What can you do with large maps, posters, architectural drawings, and other items that often are rolled up and pushed to the back of storage or placed on high shelves in hopes they might disappear or go away? How can you make these materials available to your patrons without worry? This webinar will address organizational, storage, handling and reformatting challenges for the safe access and preservation of these often fragile, oversized materials. Particular consideration is given to the variety of processes used to produce maps and architectural drawings, and the special degradation processes particular to these materials. Our focus is on pragmatic, low cost methods for processing, preserving and using large volumes of these records.

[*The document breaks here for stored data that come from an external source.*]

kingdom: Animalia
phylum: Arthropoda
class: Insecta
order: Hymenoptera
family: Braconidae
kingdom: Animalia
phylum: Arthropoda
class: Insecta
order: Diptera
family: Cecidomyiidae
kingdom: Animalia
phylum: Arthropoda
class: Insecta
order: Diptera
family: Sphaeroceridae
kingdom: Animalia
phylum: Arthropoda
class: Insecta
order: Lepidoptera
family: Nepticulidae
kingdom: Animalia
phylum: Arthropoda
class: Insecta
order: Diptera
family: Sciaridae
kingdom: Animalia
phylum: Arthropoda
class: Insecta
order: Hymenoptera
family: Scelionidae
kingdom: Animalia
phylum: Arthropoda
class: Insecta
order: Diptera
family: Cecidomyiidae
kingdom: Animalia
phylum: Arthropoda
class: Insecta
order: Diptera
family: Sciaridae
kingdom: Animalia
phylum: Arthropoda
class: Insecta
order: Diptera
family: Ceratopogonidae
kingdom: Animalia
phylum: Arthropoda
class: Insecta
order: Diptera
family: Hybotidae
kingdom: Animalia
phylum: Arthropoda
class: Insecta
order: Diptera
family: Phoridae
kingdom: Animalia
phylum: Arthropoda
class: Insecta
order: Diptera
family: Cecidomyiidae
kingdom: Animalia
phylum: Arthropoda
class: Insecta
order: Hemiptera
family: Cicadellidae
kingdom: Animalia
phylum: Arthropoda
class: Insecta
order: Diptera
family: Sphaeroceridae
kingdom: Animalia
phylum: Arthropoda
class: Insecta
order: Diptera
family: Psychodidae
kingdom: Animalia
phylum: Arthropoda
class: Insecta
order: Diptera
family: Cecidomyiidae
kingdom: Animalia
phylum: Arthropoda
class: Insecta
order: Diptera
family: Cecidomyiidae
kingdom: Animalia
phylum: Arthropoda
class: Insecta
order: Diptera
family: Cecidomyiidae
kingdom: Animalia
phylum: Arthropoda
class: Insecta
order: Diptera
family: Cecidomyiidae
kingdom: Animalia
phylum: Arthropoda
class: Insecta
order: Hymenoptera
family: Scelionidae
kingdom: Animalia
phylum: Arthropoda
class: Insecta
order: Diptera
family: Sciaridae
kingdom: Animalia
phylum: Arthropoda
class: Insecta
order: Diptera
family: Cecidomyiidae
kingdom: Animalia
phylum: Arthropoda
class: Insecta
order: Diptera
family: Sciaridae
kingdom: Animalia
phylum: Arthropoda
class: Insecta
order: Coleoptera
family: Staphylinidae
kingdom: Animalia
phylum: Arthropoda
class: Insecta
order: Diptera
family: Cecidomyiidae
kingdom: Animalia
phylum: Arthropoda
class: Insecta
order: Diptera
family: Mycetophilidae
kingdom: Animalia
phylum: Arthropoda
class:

Robin Carlson has been a conservator at the Wisconsin Historical Society for over 25 yrs. Robin received an MFA from the University of Wisconsin in 1983 in Art and is a bench-trained book and paper conservator. After decades at the Wisconsin Historical Society caring for and treating architectural drawings and maps, she has developed an acute understanding of the issues that oversize materials present to institutions.
David Erickson began volunteering for the Wisconsin Historical Society early in 2014, working on expanding and organizing the John Randal McDonald architectural collection. He is co-authoring a book about the life and career of the Wisconsin native architect. Doing research and discovery for the book, David has received, stabilized, processed and digitized over 3,000 architectural drawings before donation to WHS and the State of Florida Archive. Today, David is the Architectural Records Specialist for the Wisconsin Historical Society. When not researching, writing or at WHS, he works as an independent architectural photographer.
Katie Mullen holds a degree in book and paper conservation from the University of Texas at Austin. She is the preservation administrator for the library, archives and museum collections at the Wisconsin Historical Society, and teaches preservation courses in the iSchool at the University of Wisconsin-Madison.